**** SUPPLIED PASSAGE

Mumok: The largest space for European modernism houses works from the likes of Pablo Picasso and Andy Warhol, with more contemporary-installation works and a cinema showing art-house selections.
Kunsthalle Wien: A space for contemporary art with daring and innovative projects featuring artists from across the world.
3. City of Music
It’s a city of the classics, having once housed the musical visionaries Mozart, Beethoven, Schubert and many more. A visit to Vienna without spending a night in either the Wiener Konzerthaus, Musikverein or Staatsopera would be criminal. Tickets for the Konzerthaus start at around EUR 20 and the Opera offer up a limited amount of standing tickets on a first come-first served basis at EUR 3, each. For those with even more time to spend, then the historic Volkstheater and Theater an der Wien are also recommended. There are select jazz clubs littered throughout the inner city for those more inclined towards something a bit more modern. Hit Porgy & Bess, a modern, eclectic jazz club opened in the '90s on the site of a famous Austrian cabaret venue.
4. Schnitzel, Wurst & Coffee
If there’s one thing the Austrians are really famous for, it’s the schnitzel. Breaded veal (or pork, but veal is the best) cuts served alongside potato salad and sauerkraut. There’s no better place in Europe better for this regional delicacy. Most places in Vienna will serve you schnitzel, from the street-side Schnitzelpalast, to the more upmarket Figlmüller - one of the oldest and grandest restaurants in Vienna.
Throughout the city and especially within the first district, sit a wide, abundance of street-side Wurselstands. These pocket-sized, fast-food counters grill sausages all day long, offering up either Wurstel mit senf (sausage and mustard), Debreziner (a spicy sausage), Weisswurst (fat, German sausage) or Leberkase (liver cheese, i.e. baked sausage with cheese). The best of the bunch is easily the Kasekrainer, a large German-style bratwurst, filled with cheese. Make sure to order it with a large salted-pickle and a side plate of mustard to get the most out of your experience.
The Viennese are also very fond of their coffee house culture, a practise that dates back hundreds of years, supposedly after they discovered a sack of coffee-beans after being besieged by The Ottomans. Throughout the city you’ll often find these grandiose coffee-institutes, harbouring locals for hours at a time breezing through newspapers, or catching up with friends and lovers. Towards the start of the 20th century these famed establishments were once populated by the likes of Trotsky, Lenin, Gustav Klimt and Egon Schiele. Head to the oldest of these fine establishments, Café Schwarzenberg, to soak up the atmosphere.
5. Vienna’s summer months
Vienna lives in a state of flux between the warm summer and bitter cold winter. When the weather is at its best, you can walk and relax alongside the river, hang out on Danube Island, chill on the various city beaches, like Schafbergbad and even swim. The Danube is surprisingly clean, with many locals opting to go to Alte Donau for a quick dip.
Vienna is also surrounded by rich countryside and hillsides, perfect for hiking and wine-tasting during the warmer climes. Head up to the 19th district to see the whole city and get a feeling of the more rustic side of city life.
6. The Winter Markets
If visiting during winter, the Austrian capital is home to some of Europe’s best Weihnachtsmarkts, picturesque street markets with bountiful amounts of glühwein, waffles and trinkets, with the best located at Spittelberg, Karlskirche and just outside the town hall. So wrap up warm and join the festive atmosphere alongside the cheery locals.

********

▶ [REQUIREMENT 1] Reproduce the stretch of the Vienna guide from "Mumok: The largest" through "across the world.".
▶ [REQUIREMENT 2] In the Vienna guide, which sausage is named the best of the bunch?
Work from the Vienna guide alone.

**** INFORMATION SUPPLIED

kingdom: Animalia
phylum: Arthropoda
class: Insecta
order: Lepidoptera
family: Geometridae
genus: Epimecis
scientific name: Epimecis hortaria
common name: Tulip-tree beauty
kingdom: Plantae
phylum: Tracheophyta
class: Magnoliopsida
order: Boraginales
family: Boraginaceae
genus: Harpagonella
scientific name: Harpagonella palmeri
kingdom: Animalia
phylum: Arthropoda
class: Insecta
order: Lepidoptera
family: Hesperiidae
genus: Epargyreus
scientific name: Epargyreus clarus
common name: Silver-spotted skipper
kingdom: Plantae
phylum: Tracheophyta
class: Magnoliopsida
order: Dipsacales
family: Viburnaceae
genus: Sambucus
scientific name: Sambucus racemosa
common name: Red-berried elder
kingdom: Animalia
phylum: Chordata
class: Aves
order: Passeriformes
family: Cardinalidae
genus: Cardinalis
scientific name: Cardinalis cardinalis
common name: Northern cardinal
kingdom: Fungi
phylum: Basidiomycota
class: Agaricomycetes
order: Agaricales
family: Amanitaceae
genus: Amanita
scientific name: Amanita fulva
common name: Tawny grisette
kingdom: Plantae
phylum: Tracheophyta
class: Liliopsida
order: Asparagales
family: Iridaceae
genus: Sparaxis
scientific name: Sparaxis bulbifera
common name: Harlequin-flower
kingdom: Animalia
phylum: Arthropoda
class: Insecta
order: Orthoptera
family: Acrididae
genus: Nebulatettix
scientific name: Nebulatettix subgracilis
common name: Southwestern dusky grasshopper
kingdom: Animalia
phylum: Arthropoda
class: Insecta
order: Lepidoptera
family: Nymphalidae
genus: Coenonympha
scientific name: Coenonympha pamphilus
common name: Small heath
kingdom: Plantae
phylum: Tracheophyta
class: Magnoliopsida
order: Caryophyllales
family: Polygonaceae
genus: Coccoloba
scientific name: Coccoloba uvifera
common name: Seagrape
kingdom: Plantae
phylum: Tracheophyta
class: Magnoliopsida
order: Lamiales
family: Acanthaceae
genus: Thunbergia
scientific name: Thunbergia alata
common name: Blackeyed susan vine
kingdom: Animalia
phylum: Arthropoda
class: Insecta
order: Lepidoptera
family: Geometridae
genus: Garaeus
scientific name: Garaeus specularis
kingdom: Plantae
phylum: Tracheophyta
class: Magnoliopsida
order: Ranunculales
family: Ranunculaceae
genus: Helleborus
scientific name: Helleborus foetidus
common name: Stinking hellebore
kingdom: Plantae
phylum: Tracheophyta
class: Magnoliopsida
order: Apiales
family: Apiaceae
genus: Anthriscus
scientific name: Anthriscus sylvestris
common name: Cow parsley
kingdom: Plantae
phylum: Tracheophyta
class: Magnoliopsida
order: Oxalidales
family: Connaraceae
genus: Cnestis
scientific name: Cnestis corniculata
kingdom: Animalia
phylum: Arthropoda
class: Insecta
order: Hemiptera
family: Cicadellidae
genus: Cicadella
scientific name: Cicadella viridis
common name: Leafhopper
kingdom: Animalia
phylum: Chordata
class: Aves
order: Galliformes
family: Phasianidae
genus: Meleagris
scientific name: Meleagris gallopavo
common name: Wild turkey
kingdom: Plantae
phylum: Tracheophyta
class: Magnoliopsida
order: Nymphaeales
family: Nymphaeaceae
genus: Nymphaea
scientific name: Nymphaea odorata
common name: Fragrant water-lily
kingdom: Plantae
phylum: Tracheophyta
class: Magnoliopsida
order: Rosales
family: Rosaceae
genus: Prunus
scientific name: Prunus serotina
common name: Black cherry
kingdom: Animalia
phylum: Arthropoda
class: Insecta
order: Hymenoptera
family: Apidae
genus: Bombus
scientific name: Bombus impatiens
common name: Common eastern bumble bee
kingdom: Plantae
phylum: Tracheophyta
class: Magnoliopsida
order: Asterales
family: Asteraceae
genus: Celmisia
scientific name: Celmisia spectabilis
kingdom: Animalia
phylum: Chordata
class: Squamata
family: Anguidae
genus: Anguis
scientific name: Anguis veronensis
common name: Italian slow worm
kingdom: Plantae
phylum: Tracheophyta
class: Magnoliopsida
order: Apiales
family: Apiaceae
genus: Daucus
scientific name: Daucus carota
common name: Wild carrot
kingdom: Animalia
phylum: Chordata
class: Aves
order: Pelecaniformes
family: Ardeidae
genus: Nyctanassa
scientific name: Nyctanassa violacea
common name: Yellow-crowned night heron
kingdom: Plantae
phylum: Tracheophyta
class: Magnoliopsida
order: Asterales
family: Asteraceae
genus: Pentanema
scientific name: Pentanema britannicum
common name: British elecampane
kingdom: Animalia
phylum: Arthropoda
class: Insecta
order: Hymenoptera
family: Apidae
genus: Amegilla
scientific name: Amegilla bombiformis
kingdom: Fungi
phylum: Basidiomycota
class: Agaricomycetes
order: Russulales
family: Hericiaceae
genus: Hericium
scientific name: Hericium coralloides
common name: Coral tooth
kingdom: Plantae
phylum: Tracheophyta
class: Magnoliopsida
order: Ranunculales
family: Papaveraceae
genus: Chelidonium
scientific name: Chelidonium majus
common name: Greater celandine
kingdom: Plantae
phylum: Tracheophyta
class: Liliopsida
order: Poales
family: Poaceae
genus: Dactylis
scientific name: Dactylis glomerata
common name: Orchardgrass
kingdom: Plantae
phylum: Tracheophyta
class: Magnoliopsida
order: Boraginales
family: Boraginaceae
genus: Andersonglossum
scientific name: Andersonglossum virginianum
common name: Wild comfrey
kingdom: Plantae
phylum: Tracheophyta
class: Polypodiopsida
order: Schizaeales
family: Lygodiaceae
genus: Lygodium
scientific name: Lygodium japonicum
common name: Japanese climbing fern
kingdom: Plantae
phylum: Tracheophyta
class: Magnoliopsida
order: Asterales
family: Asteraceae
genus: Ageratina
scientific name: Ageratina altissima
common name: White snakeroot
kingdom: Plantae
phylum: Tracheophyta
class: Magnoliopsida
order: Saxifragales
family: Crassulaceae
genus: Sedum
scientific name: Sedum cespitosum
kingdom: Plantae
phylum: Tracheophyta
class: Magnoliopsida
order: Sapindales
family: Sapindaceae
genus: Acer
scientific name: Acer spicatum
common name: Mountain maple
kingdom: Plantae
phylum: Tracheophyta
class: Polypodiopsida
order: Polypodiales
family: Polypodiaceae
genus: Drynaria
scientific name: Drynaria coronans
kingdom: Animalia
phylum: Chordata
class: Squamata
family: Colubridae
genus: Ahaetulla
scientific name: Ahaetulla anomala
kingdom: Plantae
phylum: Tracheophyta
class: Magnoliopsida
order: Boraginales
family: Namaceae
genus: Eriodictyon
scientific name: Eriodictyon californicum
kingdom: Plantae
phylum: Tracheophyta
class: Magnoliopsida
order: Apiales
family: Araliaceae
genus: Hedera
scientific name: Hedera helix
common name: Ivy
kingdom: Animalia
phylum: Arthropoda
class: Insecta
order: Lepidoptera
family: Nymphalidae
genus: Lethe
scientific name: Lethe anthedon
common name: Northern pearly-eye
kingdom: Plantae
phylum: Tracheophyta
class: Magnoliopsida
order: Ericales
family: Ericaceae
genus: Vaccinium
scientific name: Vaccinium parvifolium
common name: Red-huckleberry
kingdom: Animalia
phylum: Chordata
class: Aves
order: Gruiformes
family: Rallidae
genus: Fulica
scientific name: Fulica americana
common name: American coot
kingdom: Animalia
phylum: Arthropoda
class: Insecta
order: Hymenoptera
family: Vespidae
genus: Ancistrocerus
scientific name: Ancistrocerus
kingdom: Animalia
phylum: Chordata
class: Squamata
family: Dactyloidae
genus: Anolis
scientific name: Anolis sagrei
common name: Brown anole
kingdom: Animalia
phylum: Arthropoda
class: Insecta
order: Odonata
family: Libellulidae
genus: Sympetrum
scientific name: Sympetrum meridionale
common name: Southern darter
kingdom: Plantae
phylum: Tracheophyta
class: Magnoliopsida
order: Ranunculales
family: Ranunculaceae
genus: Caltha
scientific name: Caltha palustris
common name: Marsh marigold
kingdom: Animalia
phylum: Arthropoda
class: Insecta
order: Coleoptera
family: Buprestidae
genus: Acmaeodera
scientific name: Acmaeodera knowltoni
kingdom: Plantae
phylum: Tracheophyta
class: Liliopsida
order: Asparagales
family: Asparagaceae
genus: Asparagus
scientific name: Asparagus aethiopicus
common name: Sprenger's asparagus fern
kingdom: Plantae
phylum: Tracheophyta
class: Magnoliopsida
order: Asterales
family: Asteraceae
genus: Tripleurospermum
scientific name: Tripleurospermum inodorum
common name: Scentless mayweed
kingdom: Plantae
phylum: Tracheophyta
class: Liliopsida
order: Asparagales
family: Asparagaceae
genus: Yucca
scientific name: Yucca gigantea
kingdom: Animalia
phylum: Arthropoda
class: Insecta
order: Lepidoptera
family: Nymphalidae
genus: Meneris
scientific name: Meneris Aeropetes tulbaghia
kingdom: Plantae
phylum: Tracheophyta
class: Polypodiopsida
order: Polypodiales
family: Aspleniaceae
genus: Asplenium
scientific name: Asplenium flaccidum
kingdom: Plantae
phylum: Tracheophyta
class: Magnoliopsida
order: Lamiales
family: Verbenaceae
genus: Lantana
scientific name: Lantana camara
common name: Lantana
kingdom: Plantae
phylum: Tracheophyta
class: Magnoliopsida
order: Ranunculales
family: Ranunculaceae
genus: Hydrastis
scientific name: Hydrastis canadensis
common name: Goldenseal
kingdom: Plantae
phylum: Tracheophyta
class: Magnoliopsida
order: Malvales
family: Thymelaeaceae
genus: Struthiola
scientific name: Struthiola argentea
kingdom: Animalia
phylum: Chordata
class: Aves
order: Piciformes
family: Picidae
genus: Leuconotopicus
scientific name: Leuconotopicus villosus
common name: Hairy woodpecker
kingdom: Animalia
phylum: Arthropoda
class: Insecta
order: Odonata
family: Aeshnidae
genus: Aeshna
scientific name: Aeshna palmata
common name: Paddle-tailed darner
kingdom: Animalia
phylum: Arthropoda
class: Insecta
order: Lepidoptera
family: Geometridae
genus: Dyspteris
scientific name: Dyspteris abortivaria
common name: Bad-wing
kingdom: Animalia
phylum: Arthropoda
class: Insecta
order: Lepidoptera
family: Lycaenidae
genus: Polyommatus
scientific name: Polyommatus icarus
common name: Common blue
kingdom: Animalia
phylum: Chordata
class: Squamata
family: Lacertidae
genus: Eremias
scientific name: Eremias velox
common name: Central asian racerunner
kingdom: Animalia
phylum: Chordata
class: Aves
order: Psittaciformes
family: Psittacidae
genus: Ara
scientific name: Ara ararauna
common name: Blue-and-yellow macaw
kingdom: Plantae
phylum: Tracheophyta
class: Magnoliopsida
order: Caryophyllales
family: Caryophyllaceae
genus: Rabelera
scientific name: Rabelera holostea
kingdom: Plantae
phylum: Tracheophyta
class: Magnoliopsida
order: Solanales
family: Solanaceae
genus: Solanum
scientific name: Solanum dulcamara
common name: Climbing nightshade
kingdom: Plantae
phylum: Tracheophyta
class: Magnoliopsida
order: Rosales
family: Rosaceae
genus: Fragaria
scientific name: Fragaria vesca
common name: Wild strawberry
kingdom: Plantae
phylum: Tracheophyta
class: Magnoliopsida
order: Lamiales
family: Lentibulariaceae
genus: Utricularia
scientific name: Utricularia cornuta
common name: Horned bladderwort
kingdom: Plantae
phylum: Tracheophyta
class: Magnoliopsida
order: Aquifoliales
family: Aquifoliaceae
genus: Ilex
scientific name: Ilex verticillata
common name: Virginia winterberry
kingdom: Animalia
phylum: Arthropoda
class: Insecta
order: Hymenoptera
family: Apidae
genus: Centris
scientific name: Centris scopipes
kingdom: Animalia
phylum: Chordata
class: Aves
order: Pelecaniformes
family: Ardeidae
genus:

********

▶ [EXPECTED ANSWER 1]
Mumok: The largest space for European modernism houses works from the likes of Pablo Picasso and Andy Warhol, with more contemporary-installation works and a cinema showing art-house selections.
Kunsthalle Wien: A space for contemporary art with daring and innovative projects featuring artists from across the world.

▶ [EXPECTED ANSWER 2] The Kasekrainer, a large German-style bratwurst filled with cheese.